Amplifier Gain, amplifier gain

[therocks]

hello,
would like some help with the following question.

an amplifier with a gain of 8 has 10% of its output fed back to the input. Determine the gain of the stage with a) negative feedback and positive feedback.

ive read my books and cant seem to shed any light on where to start with this. can someone please point me in the right direction.
thanks keith

[mr_homm]

You just have to think about what the amplifier does: it takes whatever is fed into it and multiplies that by 8 to generate its output. Let's say the input is x. Then with no feedback, the output is y = 8x.

With negative feedback, the output is subtracted from x and then fed in as the input. This means that if the output is y, then the input is x-y. But then that gets multiplied by 8, so the output is 8(x-y). But that must be the output you started with, which is y. This gives the equation 8(x-y) = y. Solving for y gives 8x = 9y, i.e. y = 8/9 * x. This means that the gain (defined as the final output y over the original input x)is now 8/9 instead of 8.

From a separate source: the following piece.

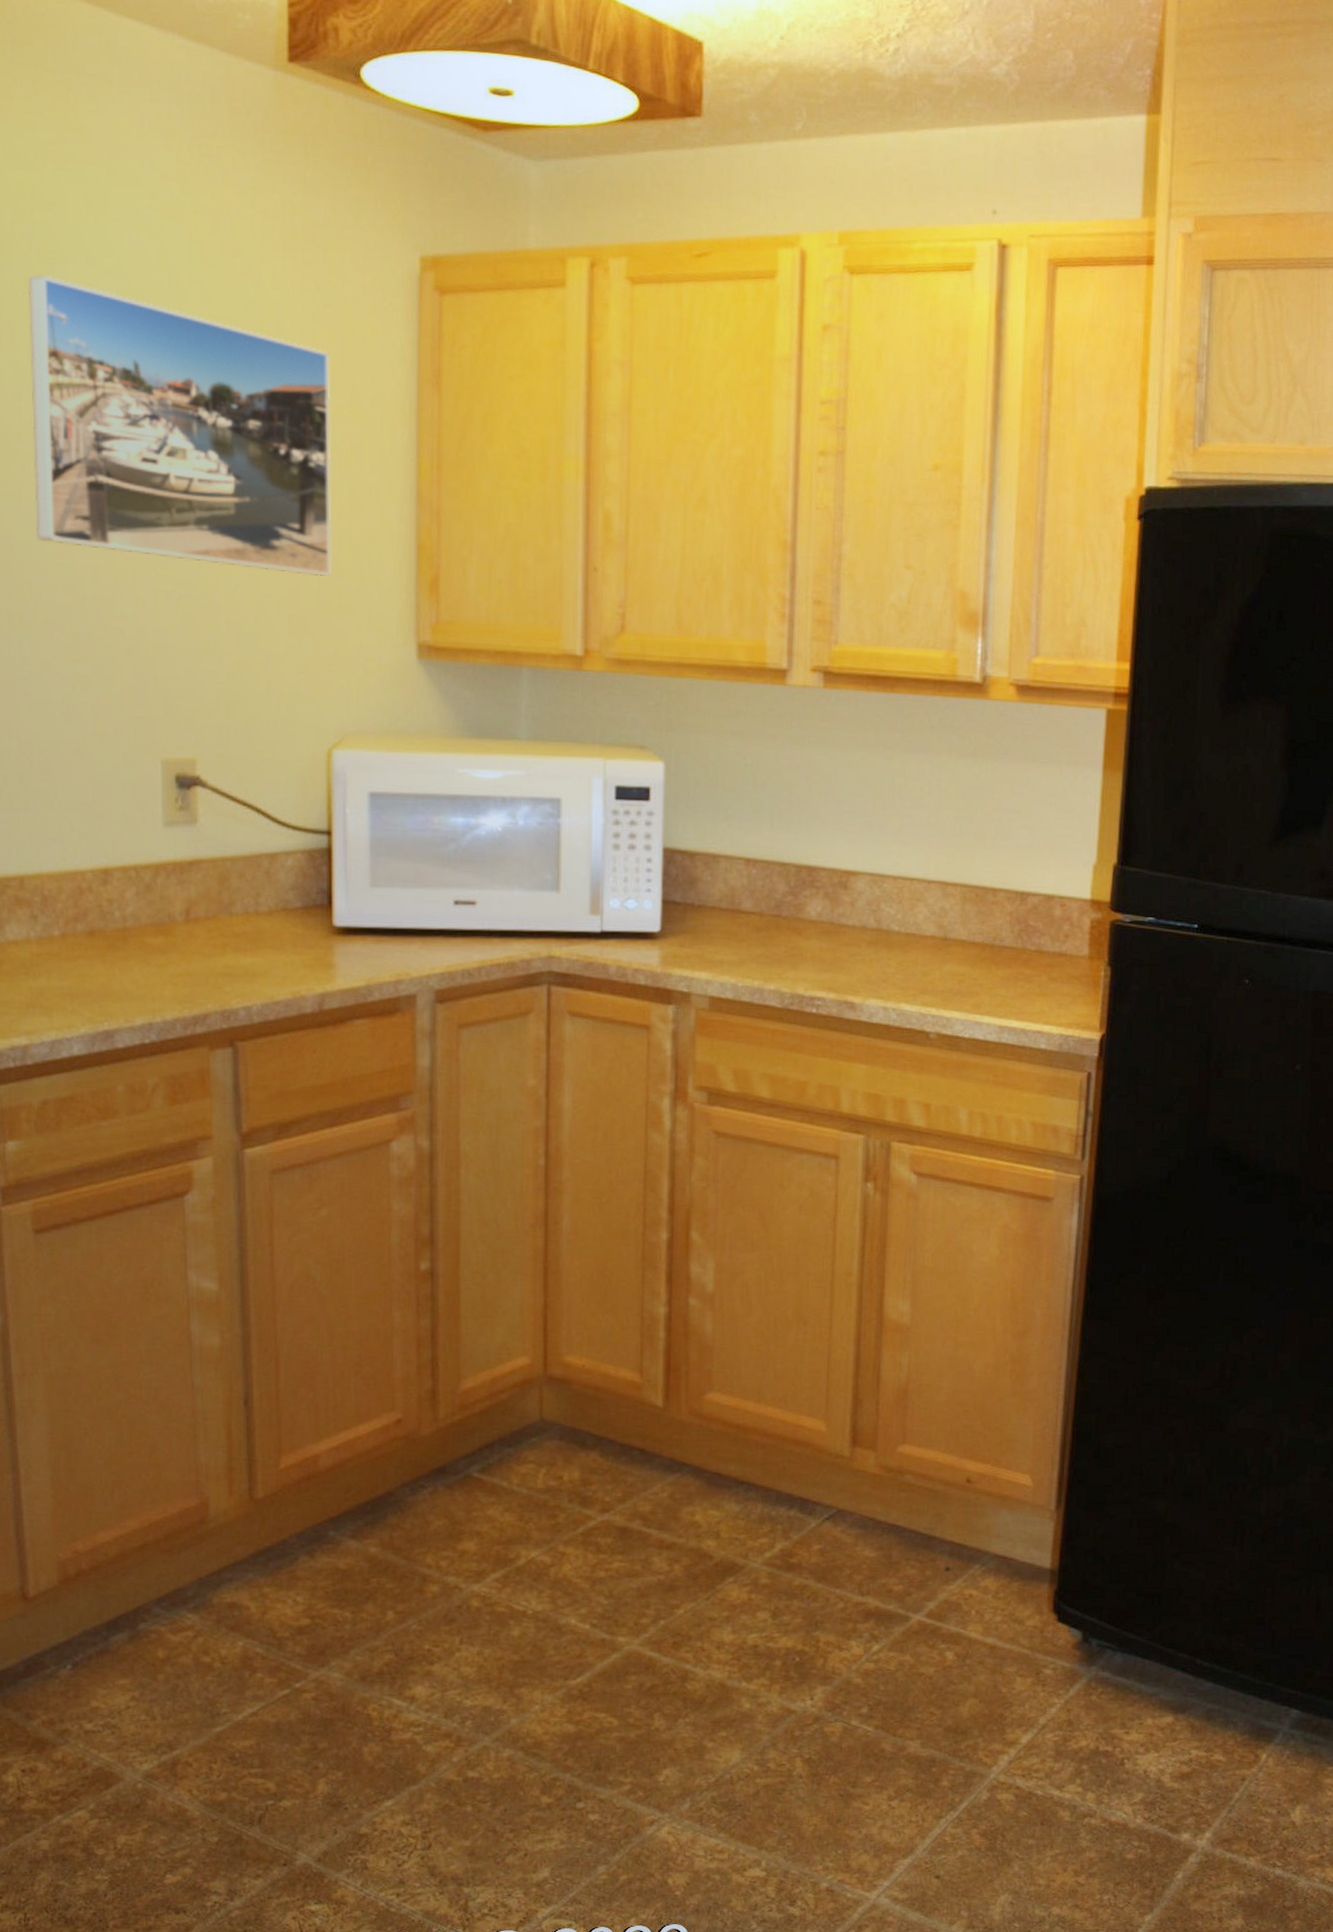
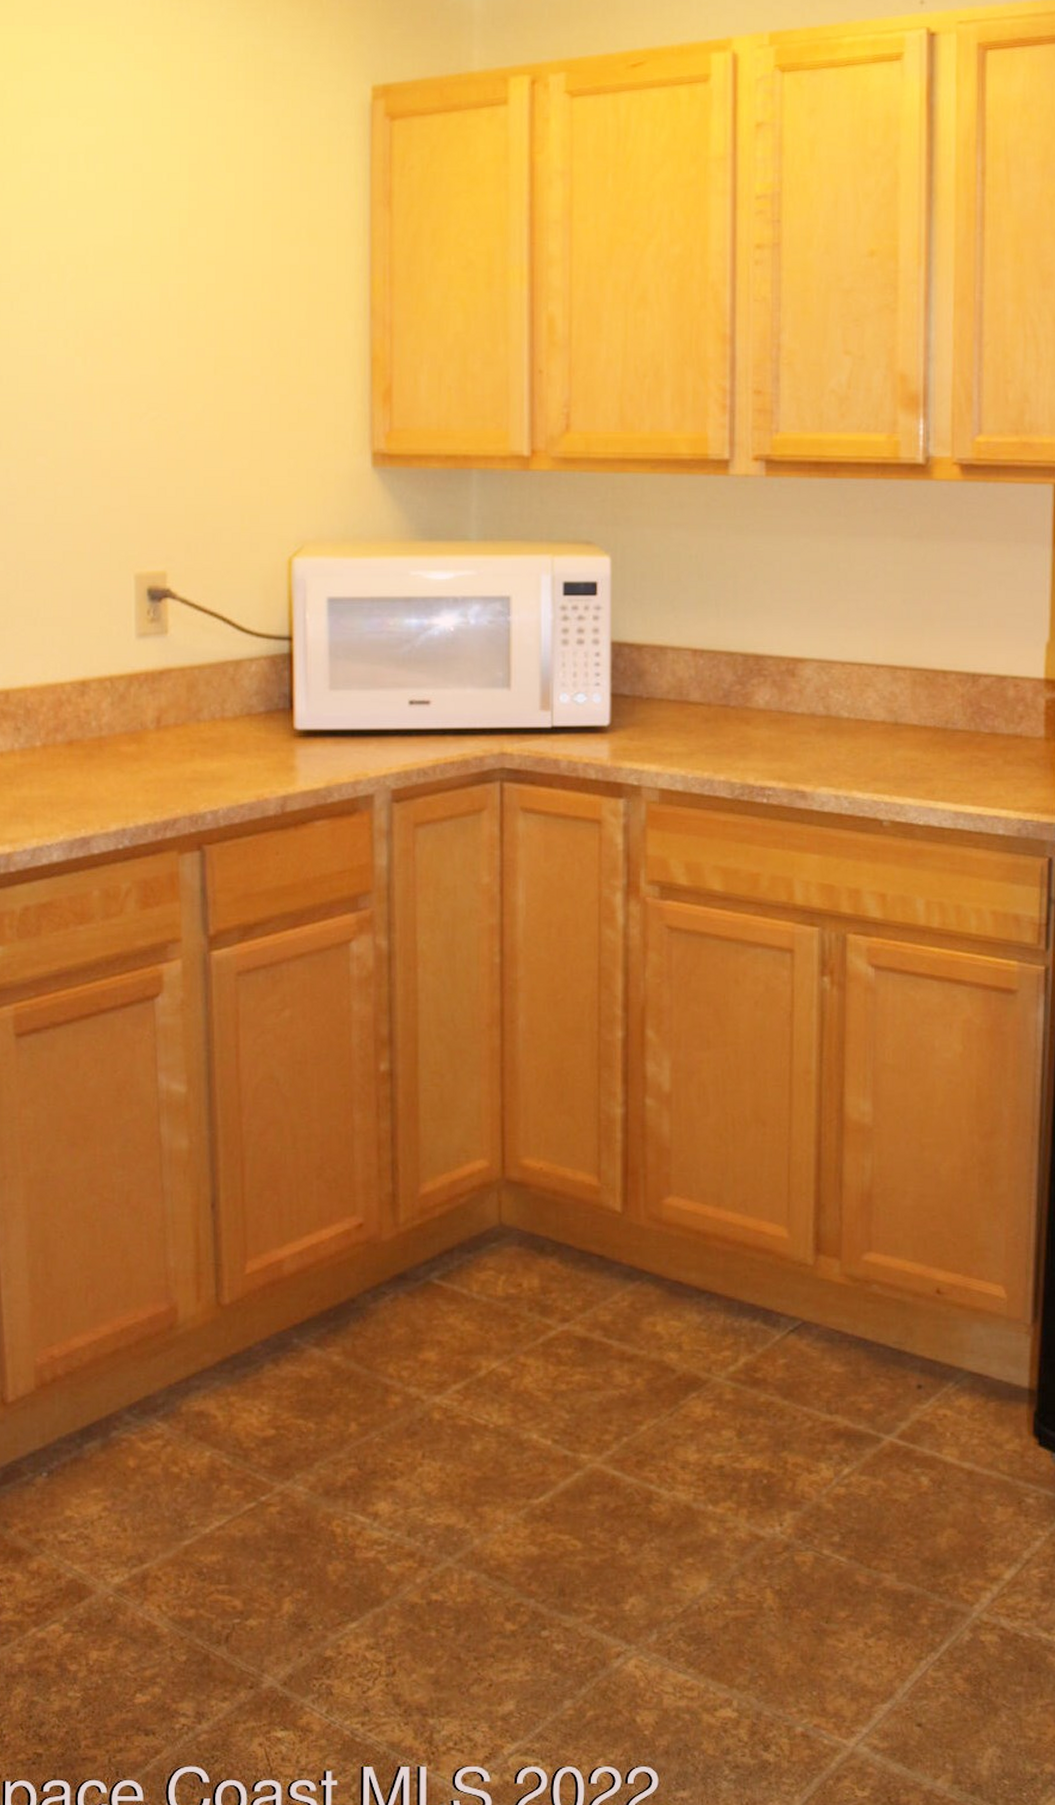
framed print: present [28,275,332,576] -> none [17,129,291,392]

With positive feedback, it's the same, but you get 8(x+y) = y, so 8x = -7y, so y = -8/7 * x, for a gain of -8/7. The - sign means that if x is a sine wave, then y is down when x is up.

Hope that helps!

--Stuart Anderson

[meBigGuy]

I get different numbers. Am I missing something?

Input = I
Output = O
Gain = 8

Negative feedback of 10% (subtract 10% of output from input)
O = 8(I - .1O) which gives O = 8I - .8O which gives 1.8O = 8I

Effective gain = O/I = 8/1.8 = 4.44444...

Checking, with 1V in, and 4.44... out
1 - .444... = .55... * 8 = 4.444...

With positive feedback

O= 8(I+.1O) = 8I +.8O which gives 0.2O = 8I

Effective gain = O/I = 8/.2 = 40

[mr_homm]

No! I was missing something. I was too busy explaining the idea and forgot to put the 10% factor in. Your numbers are correct.

The general formula, with a feedback factor f and gain G is:

y = G(x + f*y) = Gx + Gfy, so y - Gfy = Gx, so (1-Gf)y = Gx. This gives the effective gain g = y/x = G/(1-fG). Positive feedback occurs when f>0, negative when f<0. As you can see, negative f reduces the gain, small positive f increases it, but when f = 1/G, the gain goes to infinity. Larger positive f than that actually causes the sign of g to reverse and the magnitude to decrease again.

Hope that helps, and sorry for the error!

--Stuart Anderson